Blue Prince, the award-winning strategy roguelike for puzzle freaks, is over a year old. But for many of you, the best time to play it was decidedly not a year ago. It’s now.
That’s because Blue Prince has just gotten a major accessibility update that aims to alleviate many of the biggest issues people had with the actual act of playing it, most notably a lack of colorblind accessibility features or controller remapping. Update 1.7 adds Color Assist to the Accessibility menu in-game, which includes the ability to make puzzle colors more vivid, add patterns to puzzle colors to make them even more distinct, and something I haven’t really seen before: a color labeler that just…tells you what color things are:

That’s pretty cool, especially the labeler feature! It is, annoyingly, over a year late. Blue Prince released on April 10 of last year, and it remains wild to me that a game with multiple mandatory puzzles dependent on being able to see and interpret different colors didn’t account for colorblind folks, or couldn’t have at minimum put in the pattern overlays sooner while the team worked on other things. A lot of people who wanted to play Blue Prince a year ago couldn’t. Hopefully now they can.
In addition, developer Dogubomb has added button remapping options both for controller and keyboard (another feature I’m floored wasn’t in there already), options to adjust the game’s cursor opacity, style, and size, a toggle that effectively enables autorun so you don’t have to hold down a button to move at a reasonable pace, and motion assist settings to reduce motion sickness.
The full list of changes, including a number of bug fixes, can be found here. Patch 1.7 is now live on Steam and is on its way shortly to all other platforms pending platform holder approvals.
This won’t be the last major update for Blue Prince. Creator Tonda Ros has promised one big “final update” in 1.10 that will add the missing arcade game Digiblocks, a cat, some more cinematics, and a few other things. This accessibility update covers a meaningful chunk of what Ros promised to add to Blue Prince before he moved on from its development, putting him even closer to closing the book personally on a game that, if you want, doesn’t ever end.

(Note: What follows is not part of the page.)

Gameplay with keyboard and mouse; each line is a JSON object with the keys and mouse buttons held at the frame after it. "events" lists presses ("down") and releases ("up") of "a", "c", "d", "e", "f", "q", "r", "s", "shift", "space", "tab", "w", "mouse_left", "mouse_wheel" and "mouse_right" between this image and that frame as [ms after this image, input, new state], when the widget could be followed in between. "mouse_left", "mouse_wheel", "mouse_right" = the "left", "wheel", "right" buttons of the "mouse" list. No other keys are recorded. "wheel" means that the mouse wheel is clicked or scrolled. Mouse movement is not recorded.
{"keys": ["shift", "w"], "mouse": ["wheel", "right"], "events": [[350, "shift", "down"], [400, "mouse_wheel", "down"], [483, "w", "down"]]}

Blue Prince is fantastic, so if you gave it a shot last year and very reasonably bounced off due to not being able to see a dartboard, I highly recommend heading back into the manor now. It’s either a pleasant 20ish-hour puzzling jaunt, or a 100+ hour mindfreak that actively tries to send you spiraling. I belong in the latter category of puzzle sicko and this was one of the best things I played last year.
And seriously, go into this one with a blank notebook. You’ll regret it if you don’t.